それじゃあね、と小さく手を振ってその場を後にした私の背中にナルトの大きな声が響いた。これはもう一度言った方がいいのだろうかと、私は振り返り息を呑んだ。そこには、ミナト先生がいたから。正確にはミナト先生によく似た少年だが、そこには確かにミナト先生の影が見て取れた。

「カカシ、あの子は」
「うん、先生によく似てるよね」
「カカシ。私はあの子を、ナルトを憎んだ。先生を奪ってしまった九尾の子を恨んだ。先生がそれを悲しむことよく分かってたのに」
「相変わらずななしは先生のこと大好きだね」
「もう十二年も前のことなのにって自分が一番分かってるの。もう涙も出ないのに、先生を思い出すと今でも辛い」

地面を踏みしめる二人の足音だけが今は耳に響いている。黙ったまま何も言わず受付までの道を私達は歩いた。
私がようやく口を開いたのは受付で報告書を手渡した私に「ご苦労様です」と労りの言葉をくれたイルカ先生への返事をした時だった。
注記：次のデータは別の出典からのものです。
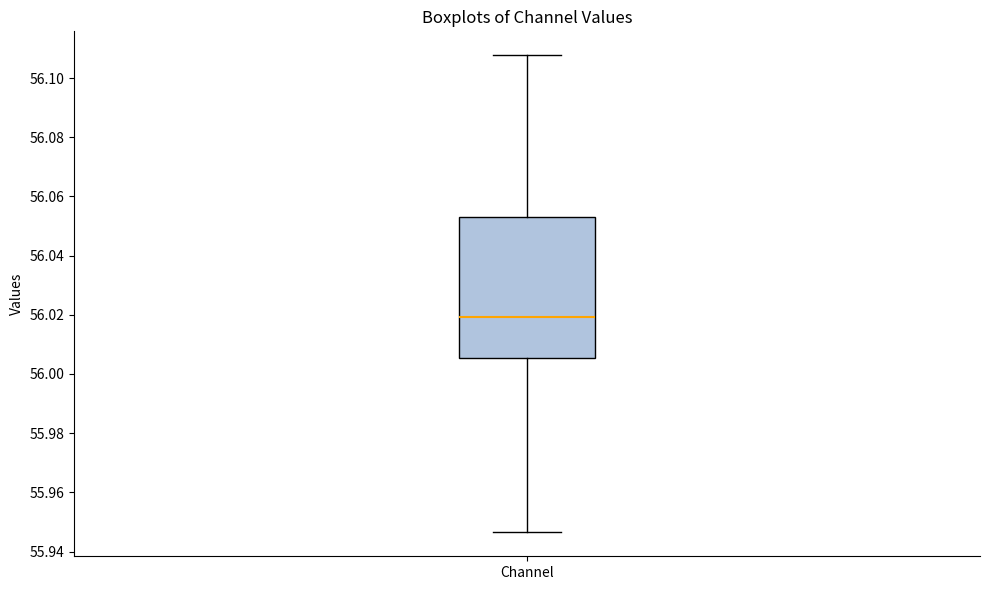

Read this box plot against the y-axis: the position of the median line, the range covered by the box, and the ends of both whiskers. The values are not printed on the chart, so give them approximately, as read against the axis.

median 56.020, box 56.006 to 56.054, whiskers 55.946 to 56.108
「ななし、これから紅達に誘われてるんだけど、行く?」
「え、ああ。私はいいよ。紅によろしく言っておいて」
「そ、分かった。じゃあまたね」
「うん」

受付を出て、二人違う道を歩いていく。背を向け、二、三歩進んだ所で、後ろから聞こえていた筈のカカシの足音が止まった。私も思わず足を止める。静まりかえった廊下、そういえばよくここでミナト先生と待ち合わせしてラーメン連れて行ってもらったな。考えてまた苦しくなり俯いた私の耳に後ろからカカシの声が聞こえた。

「ねえななし、俺は生きてるから」
「・・・うん」
「何処にも行かないし絶対に死んだりしないから、――俺のこと少しでいいから見てよ」

それだけ言い残すとカカシは瞬身の術を使い静かにいなくなった。取り残された私だけがやっぱり苦しくて痛かったけど涙は出ない。きっとこの涙はもう底をついているのだ、とっくの昔に。
ねえどうして先生はいってしまったんですか、私を於いてどうして死んでしまったんです。報われない思いを抱き続けることがどれだけ苦しいか、忘れることも許されないことがどれだけ辛いか私はあなたを失い知りました。同時に、誰かを憎むことや恨むことがどれだけ痛いか、自分を愛してくれる人に背を向けることがどれだけ締め付けられるのかを知りました。

先生がいなくなってから、私の歯車は上手に空回り私が私でなくなっていくのを日を追う毎に感じていました。だけど、先生、先生、そろそろ私は本当にあなたを忘れなければいけない時がきたのかもしれません。あの子の笑顔を見て、あなたが守ろうとしたものの大きさを知ってしまった私は、あなたがいない理由を無くしたのです。もうこの世にはいないあなたを思って背を向けてきた私に、忍びにあるまじき馬鹿な約束を押しつけた彼を心底愛しいと思ってしまったのです。

「ミナト先生・・・」

あなたの名前を口に出せば、また潰れるように痛いけど私もまた一歩すすみたいと思います。先生は、永遠に私の中にあるけれどそうではなくあなたを忘れることにします。もう桜の舞う季節です。春色の涙がこの空を揺らしては、飛び去って行きます。